I think it is because supply and demand are elastic. Once you have a customer and the opportunity to buy, you can’t just stop there and sell it to someone else. You have to make sure you have a customer that will still buy it once you’ve had it.
In our world, supply and demand are what causes the price of a good or service to change. So a dog walking business that only has one customer can set their price at a point where they can make a profit, but if you have a customer that will buy it again and again, you could set your prices higher and have more profit.
This is because the supply curve of a dog-walking business is much more elastic. This means that the supply of a good or service increases as the demand increases. This is true even for the case of a dog walking business because they can be set up where they only have one customer. The difference here is that customers are not all the same. If you have a dog walking business that has no customers, then you cant set your prices higher because you have no more demand.

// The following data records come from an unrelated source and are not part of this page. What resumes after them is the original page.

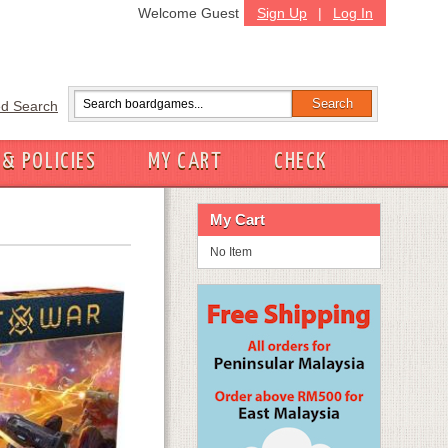
Welcome Guest
Sign Up
|
Log In
d Search
 & POLICIES
MY CART
CHECK
My Cart
No Item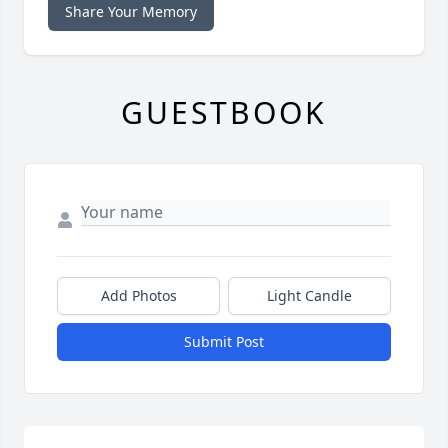
Share Your Memory
GUESTBOOK
Add Photos
Light Candle
Submit Post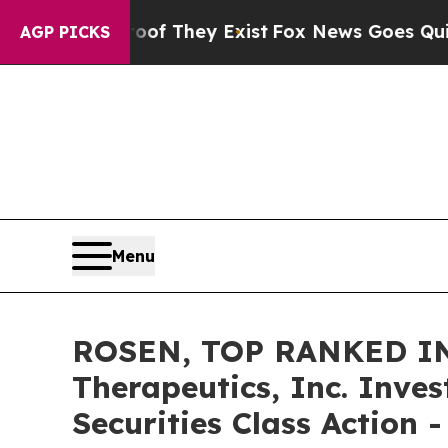
 no Proof They Exist
Fox News Goes Quiet as 'Ma
AGP PICKS
Menu
ROSEN, TOP RANKED IN
Therapeutics, Inc. Inve
Securities Class Action 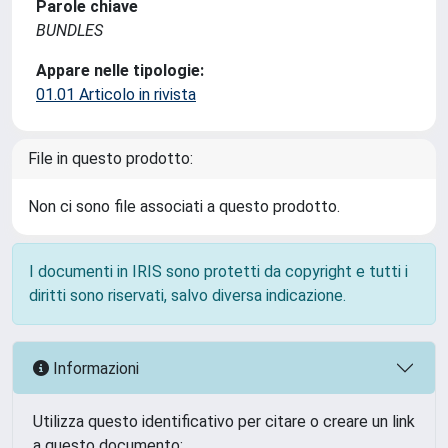
Parole chiave
BUNDLES
Appare nelle tipologie:
01.01 Articolo in rivista
File in questo prodotto:
Non ci sono file associati a questo prodotto.
I documenti in IRIS sono protetti da copyright e tutti i
diritti sono riservati, salvo diversa indicazione.
Informazioni
Utilizza questo identificativo per citare o creare un link
a questo documento: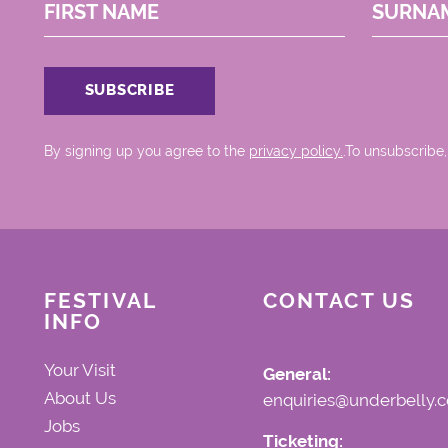
FIRST NAME
SURNA
By signing up you agree to the
privacy policy.
.To unsubscribe,
FESTIVAL
CONTACT US
INFO
Your Visit
General:
About Us
enquiries@underbelly.c
Jobs
Ticketing: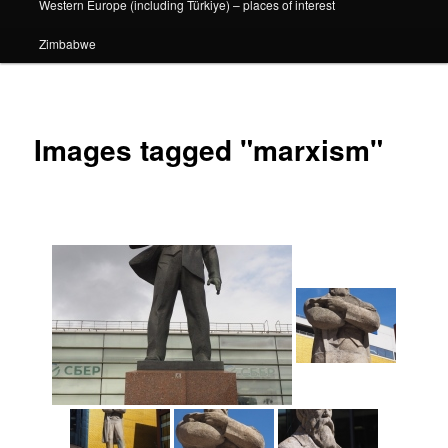
Western Europe (including Türkiye) – places of interest
Zimbabwe
Images tagged "marxism"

A dog walking business that has a lot more demand can find that a lower price is a better price than a higher price. By way of example, imagine that a dog walking business has two different customers: a dog walker and a consumer. The dog walker wants to get a walk in for Christmas so she wants a $7.50 walk. The consumer wants to get a walk because she likes dogs, and she wants to get her walk for Christmas because it is a bargain.
Of course, this doesn’t mean that the dog walker gets to set the price higher. The dog walker only has a limited amount of time to set her price, so unless she has a lot of customers to convince, she’s going to have to sell to one of them. If she doesn’t, she won’t be able to increase her prices.
In the real economy, if you can’t convince enough people to buy something, you can only sell more of it. Of course, in the dog walker’s economy, she’s only selling because shes trying to make money. You arent buying it for the dog walker, you are buying it for yourself, and shes only going to charge the same price you do.
The same goes for any business-related activity, but also for any industry. You can’t have too many people working in the same field of work. Not only is that inefficient, but you will never know who is the best person to hire.
A supply-demand curve is the relationship between an amount of something and the number of people who want that thing. A good example is advertising. Advertising is the process that an item or service is displayed on a screen. And the amount of advertising that an industry generates is directly related to the demand for that advertising. But it doesnt happen automatically. The demand for advertising is very elastic, and the demand for advertising will always be higher than the supply.
The supply of a product or service is always subject to fluctuations. The demand for a product or service is always subject to fluctuations. If you think that you can predict the demand for a product or service, then you are very wrong. But if you think that you can predict the demand for a product or service, then you have a very good chance of being wrong.
It’s an important distinction because it can mean that you can predict the demand for a product or service. But if you don’t have an elastic supply curve, then you can have a very good chance of being wrong. But if you have no elastic supply curve, then you have no chance of being right.